» **EXTRAIT CHOISI**
--------------------------------------------------
Jeudi 7 février 1878
Lettre de Marie Mertzdorff (Paris) à son père Charles Mertzdorff (Vieux-Thann)
Paris 7 Février 78
Cette belle encore violette t’annonce, mon cher Papa, que nous sommes au cours ; Émilie[1] prend sa leçon d’écriture et moi je suis dans la petite chambre à côté attendant l’arrivée de Mlle Magdelaine[2] et profitant du temps que j’ai pour écrire à mon cher papa ; ce ne sera pas malheureusement une page de calligraphie mais j’espère que tu me le pardonneras et j’aurai soin de ne pas le montrer à [M. Mougeol[3]].
Émilie t’a raconté déjà comment s’était passée la soirée de Lundi[4] ; toute la journée j’ai erré dans la maison, écrit les menus & le soir j’étais placée entre M. Cornu[5] et M. mon oncle[6], mais on m’a peu parlé, ce que je désirais avant tout, car j’ai pu de la sorte surveiller toute la table et suivre chaque conversation. M. Chevreul[7] a beaucoup parlé mais son discours était coupé de tant de phrases incidentes que je n’y ai rien compris. J’étais tout près du nouvellement célèbre M. Pictet[8] ; il est tout jeune encore et a 2 petites filles ; mais s’il fait de belles expériences je crois que cela sa santé n’en est pas [consolidée] il a l’air malade et a une mine affreuse. Emilie, au contraire, a eu des voisins charmants dont elle t’a parlé ; après le dîner il est venu beaucoup de Messieurs et [je me suis amusée] à étudier les différents types ; il y en avait de bien bons.
Mardi il est venu beaucoup de visites toute la journée ; toutes nos amies se sont trouvées à la fois. M. Des Cloizeaux[9], Marthe Tourasse et Paule[10] de sorte que nous n’en avons pas autant joui que si nous les avions vues séparément.
--------------------------------------------------
» **CONSIGNE À SUIVRE**
Dans la lettre de Marie Mertzdorff à son père, reprends le passage qui commence par les mots contenant « Jeudi 7 février » et se termine par « à [M. Mougeol[3]]. », en substituant « petite pièce » à « petite chambre ».
--------------------------------------------------
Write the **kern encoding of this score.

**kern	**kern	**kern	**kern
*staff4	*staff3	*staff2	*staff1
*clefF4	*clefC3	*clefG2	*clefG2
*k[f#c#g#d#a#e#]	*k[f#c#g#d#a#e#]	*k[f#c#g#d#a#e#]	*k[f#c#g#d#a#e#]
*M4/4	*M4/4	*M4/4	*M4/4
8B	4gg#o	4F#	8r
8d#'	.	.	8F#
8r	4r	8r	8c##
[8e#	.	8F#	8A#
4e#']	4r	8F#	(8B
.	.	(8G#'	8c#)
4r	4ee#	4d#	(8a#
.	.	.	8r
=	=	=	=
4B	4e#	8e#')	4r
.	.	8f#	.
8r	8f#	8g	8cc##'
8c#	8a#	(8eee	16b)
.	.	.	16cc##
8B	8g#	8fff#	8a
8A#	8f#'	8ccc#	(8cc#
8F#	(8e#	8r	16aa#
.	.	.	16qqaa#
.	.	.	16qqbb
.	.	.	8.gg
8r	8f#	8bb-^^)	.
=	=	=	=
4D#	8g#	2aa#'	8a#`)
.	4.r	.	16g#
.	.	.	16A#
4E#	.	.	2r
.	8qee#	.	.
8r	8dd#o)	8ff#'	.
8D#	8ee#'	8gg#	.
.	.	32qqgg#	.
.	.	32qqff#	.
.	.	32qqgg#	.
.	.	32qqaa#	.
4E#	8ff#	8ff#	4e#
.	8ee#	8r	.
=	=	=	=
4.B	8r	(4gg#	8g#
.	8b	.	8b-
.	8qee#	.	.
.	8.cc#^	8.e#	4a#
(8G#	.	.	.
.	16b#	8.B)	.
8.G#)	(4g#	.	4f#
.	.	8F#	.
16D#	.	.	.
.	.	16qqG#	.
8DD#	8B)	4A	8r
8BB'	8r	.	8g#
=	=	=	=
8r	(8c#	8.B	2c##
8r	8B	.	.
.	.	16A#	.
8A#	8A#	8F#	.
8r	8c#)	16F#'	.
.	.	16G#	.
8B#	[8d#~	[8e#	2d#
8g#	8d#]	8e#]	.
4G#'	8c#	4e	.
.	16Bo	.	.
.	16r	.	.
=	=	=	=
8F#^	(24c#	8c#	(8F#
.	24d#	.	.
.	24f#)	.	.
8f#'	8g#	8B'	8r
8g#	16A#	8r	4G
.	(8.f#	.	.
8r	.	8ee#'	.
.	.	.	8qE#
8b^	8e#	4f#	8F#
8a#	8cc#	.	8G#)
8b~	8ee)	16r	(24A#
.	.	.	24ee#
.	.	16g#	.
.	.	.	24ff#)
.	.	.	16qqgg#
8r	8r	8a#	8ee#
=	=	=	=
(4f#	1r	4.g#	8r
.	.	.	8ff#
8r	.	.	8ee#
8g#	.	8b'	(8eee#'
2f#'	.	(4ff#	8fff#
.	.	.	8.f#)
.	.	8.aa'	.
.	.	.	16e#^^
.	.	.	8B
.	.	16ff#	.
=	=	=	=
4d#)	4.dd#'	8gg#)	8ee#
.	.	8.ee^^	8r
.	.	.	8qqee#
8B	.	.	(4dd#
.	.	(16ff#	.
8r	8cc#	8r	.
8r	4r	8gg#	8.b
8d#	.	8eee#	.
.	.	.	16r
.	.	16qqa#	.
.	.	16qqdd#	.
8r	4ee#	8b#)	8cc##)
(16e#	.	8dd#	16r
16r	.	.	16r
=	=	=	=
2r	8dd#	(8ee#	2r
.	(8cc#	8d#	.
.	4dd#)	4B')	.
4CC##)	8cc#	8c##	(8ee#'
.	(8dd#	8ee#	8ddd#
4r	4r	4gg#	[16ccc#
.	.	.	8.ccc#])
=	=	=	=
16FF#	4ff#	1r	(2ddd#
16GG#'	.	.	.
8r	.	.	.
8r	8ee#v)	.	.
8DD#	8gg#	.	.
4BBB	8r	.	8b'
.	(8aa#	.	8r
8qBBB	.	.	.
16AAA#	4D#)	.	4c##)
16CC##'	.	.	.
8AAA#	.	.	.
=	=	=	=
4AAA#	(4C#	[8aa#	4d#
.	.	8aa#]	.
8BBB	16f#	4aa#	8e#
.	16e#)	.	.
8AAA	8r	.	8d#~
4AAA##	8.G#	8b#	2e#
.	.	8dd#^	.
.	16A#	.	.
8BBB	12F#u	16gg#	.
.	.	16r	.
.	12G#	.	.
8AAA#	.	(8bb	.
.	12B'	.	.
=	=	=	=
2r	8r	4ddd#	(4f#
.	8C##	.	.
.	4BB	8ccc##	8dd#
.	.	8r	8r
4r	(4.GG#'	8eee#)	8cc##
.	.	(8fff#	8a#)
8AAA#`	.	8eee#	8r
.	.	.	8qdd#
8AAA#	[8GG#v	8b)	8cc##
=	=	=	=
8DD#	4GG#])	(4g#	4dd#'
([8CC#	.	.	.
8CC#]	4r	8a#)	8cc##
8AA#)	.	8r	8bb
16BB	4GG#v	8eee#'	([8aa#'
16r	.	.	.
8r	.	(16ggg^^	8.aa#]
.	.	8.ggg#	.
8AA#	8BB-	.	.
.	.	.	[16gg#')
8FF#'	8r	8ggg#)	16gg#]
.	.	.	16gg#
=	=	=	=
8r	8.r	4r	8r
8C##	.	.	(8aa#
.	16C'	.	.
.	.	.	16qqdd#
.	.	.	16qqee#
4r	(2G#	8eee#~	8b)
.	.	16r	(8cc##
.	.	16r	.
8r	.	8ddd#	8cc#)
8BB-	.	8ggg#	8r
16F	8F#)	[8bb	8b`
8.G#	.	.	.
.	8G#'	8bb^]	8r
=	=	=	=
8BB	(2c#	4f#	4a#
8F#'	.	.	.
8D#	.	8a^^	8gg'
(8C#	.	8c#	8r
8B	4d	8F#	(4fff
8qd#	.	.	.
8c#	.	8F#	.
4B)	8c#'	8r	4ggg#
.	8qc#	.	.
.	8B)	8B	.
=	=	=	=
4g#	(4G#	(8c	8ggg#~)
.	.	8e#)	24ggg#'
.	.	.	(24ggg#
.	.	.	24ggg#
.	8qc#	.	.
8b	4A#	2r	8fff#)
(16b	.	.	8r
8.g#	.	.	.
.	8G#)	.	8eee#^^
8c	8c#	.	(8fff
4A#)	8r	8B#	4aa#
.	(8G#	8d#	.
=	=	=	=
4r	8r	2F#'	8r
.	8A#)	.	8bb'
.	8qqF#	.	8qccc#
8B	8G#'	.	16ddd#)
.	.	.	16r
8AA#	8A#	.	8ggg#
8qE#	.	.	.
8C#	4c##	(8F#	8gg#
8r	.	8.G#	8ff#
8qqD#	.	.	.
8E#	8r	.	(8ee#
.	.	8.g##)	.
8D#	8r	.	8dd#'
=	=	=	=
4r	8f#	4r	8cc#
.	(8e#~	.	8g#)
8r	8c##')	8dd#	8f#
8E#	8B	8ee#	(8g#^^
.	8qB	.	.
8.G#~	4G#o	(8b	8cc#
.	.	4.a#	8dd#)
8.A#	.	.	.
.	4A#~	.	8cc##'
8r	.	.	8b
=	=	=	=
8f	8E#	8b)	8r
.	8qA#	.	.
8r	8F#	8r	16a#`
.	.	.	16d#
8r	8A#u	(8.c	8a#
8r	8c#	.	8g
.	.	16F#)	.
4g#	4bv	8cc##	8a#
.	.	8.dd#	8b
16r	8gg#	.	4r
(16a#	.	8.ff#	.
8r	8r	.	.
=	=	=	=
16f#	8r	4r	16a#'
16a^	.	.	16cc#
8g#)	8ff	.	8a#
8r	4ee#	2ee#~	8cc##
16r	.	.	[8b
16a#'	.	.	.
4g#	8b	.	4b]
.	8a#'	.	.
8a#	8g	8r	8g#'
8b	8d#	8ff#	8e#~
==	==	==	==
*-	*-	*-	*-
--------------------------------------------------
» **TÂCHE ACCOMPLIE**
Jeudi 7 février 1878
Lettre de Marie Mertzdorff (Paris) à son père Charles Mertzdorff (Vieux-Thann)
Paris 7 Février 78
Cette belle encore violette t’annonce, mon cher Papa, que nous sommes au cours ; Émilie[1] prend sa leçon d’écriture et moi je suis dans la petite pièce à côté attendant l’arrivée de Mlle Magdelaine[2] et profitant du temps que j’ai pour écrire à mon cher papa ; ce ne sera pas malheureusement une page de calligraphie mais j’espère que tu me le pardonneras et j’aurai soin de ne pas le montrer à [M. Mougeol[3]].